Jon Wellinghof, the latest chairman of the Federal Energy Regulatory Commission, is, by his own words, a doofus. As reported in Power News this week, Wellinghoff said the U.S. may never need new baseload electric generating capacity.
Why? Because wind will be so cheap it will get sent out first in an economic dispatch regime. He told a U.S. Energy Association press event in Washington, “Baseload capacity really used to only mean in an economic dispatch, which you dispatch first, what would be the cheapest thing to do. Well, ultimately wind’s going to be the cheapest thing to do, so you’ll dispatch this first.”
Hogwash. First, wind simply isn’t dispatchable. Unlike coal, gas, nuclear, and hydro, no power system can count on when wind power will be available. Even if it were free (which is a joke), wind wouldn’t be at the top of a dispatch list. Also, there’s no evidence that I’ve seen that wind will ever be “the cheapest thing to do.” Even if it were reliable, wind would not rank on the top of the order for sending out power.
Wind, by all accounts, has a capacity factor of about 30%. That means that it isn’t available 70% of the time. On top of that, the 30% of the time that wind power is available isn’t very predictable. That’s not a recipe for baseload dispatch.
According to an account in The Energy Daily, Wellinghoff said, “I think baseload capacity is going to become an anachronism. If you can shape your renewables, you don’t need fossil fuel or nuclear plants to run all the time.”
That is, to put it gently, nuts. How does a power system “shape” renewables? Beats the heck out of me. As for nukes, regulators have determined (probably correctly) that they must run 24/7. So that’s mandatory baseload, something that no amount of wind can back out of the dispatch order.
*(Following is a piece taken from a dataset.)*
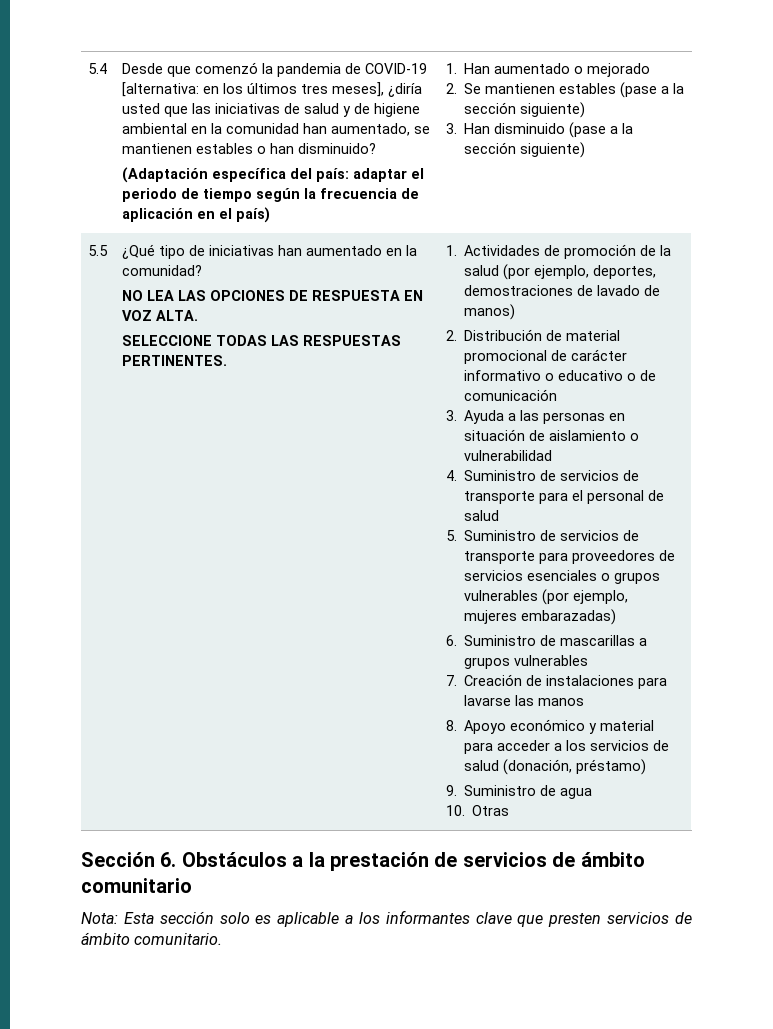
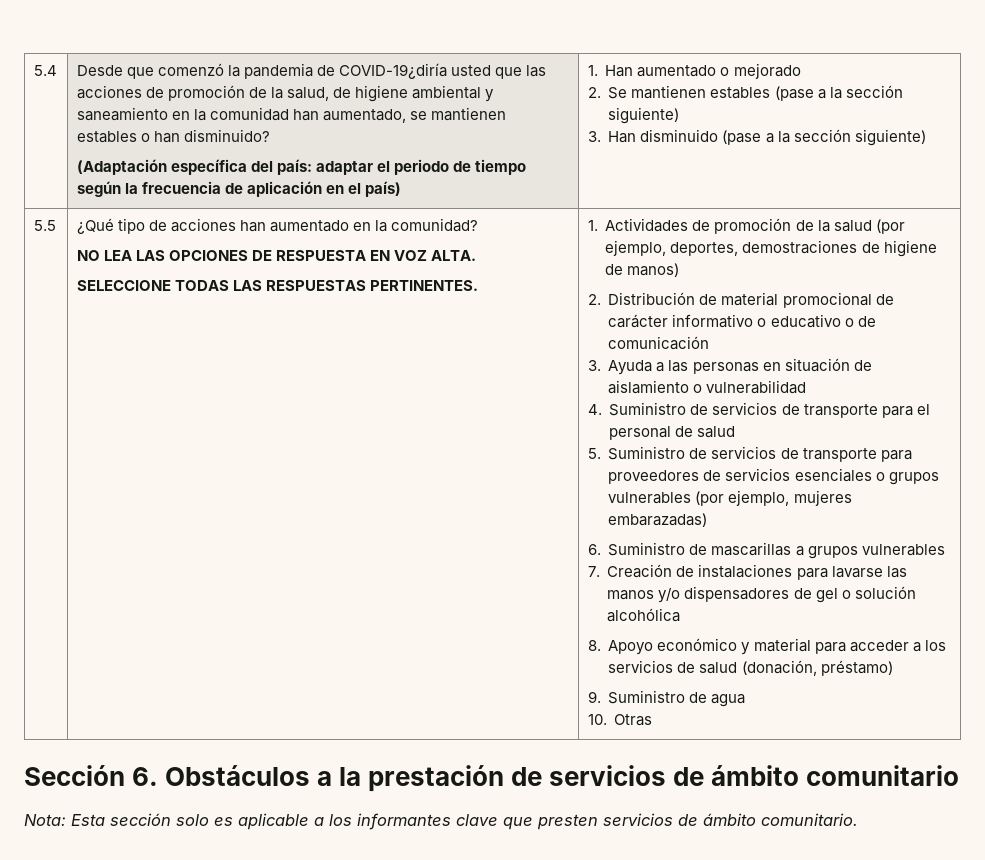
[365,63,428,74] [122,82,423,97] [122,103,352,117] COVID-19 [alternativa: en los últimos tres meses], ¿diría usted que las iniciativas de salud y -> [339,63,547,79] [76,85,330,101] COVID-19¿diría usted que las acciones de promoción de la salud,
(188, 128) none -> [485,89,495,102] [76,107,168,121] y saneamiento
[209,245,275,256] iniciativas -> [170,218,236,232] acciones
[597,285,641,296] lavado -> [883,240,937,257] higiene
(585, 702) none -> [658,586,916,603] [607,608,681,622] y/o dispensadores de gel o solución alcohólica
Former energy secretary Jim Schlesinger and my long-time friend Bob Hirsch, a former federal energy agency renewables manager, noted in an Washington Post op-ed last week, “Why are we ignoring things we know? We know that the sun doesn’t always shine and that the wind doesn’t always blow. That means that solar cells and wind energy systems don’t always provide electric power. Nevertheless, solar and wind energy seem to have captured the public’s support as potentially being the primary or total answer to our electric power needs.”
That’s an apt observation and critique. And Wellinghoff, an acolyte of Senate Majority Leader Harry Reid (D-Nev.), a former Nevada consumer advocate, and author of the state’s renewable portfolio standard, seems oblivious to the limitations of wind.
Sen. Lindsay Graham (R-S.C.), representing a state with little wind resources, said, “To suggest a few sources of alternative energy alone could handle our future energy needs – in place of new nuclear or coal plants – defies reality.” He’s got it about right. There’s nothing wrong with wind. But it’s role in future electric generation is fundamentally limited. If Jon Wellinghof doesn’t understand that, he needs to go back to “Power 101” class
In the 1980s, there was a great debate about building new electric generating capacity. At the time, the advocates of peaking power – primarily the natural gas and independent energy sector – argued that the nation didn’t really need new baseload capacity. They were right. Baseload was overbuilt.
But today, it’s clear that baseload is running short. Wind won’t cut it. Jon Wellinghoff simply doesn’t know about which he is bloviating.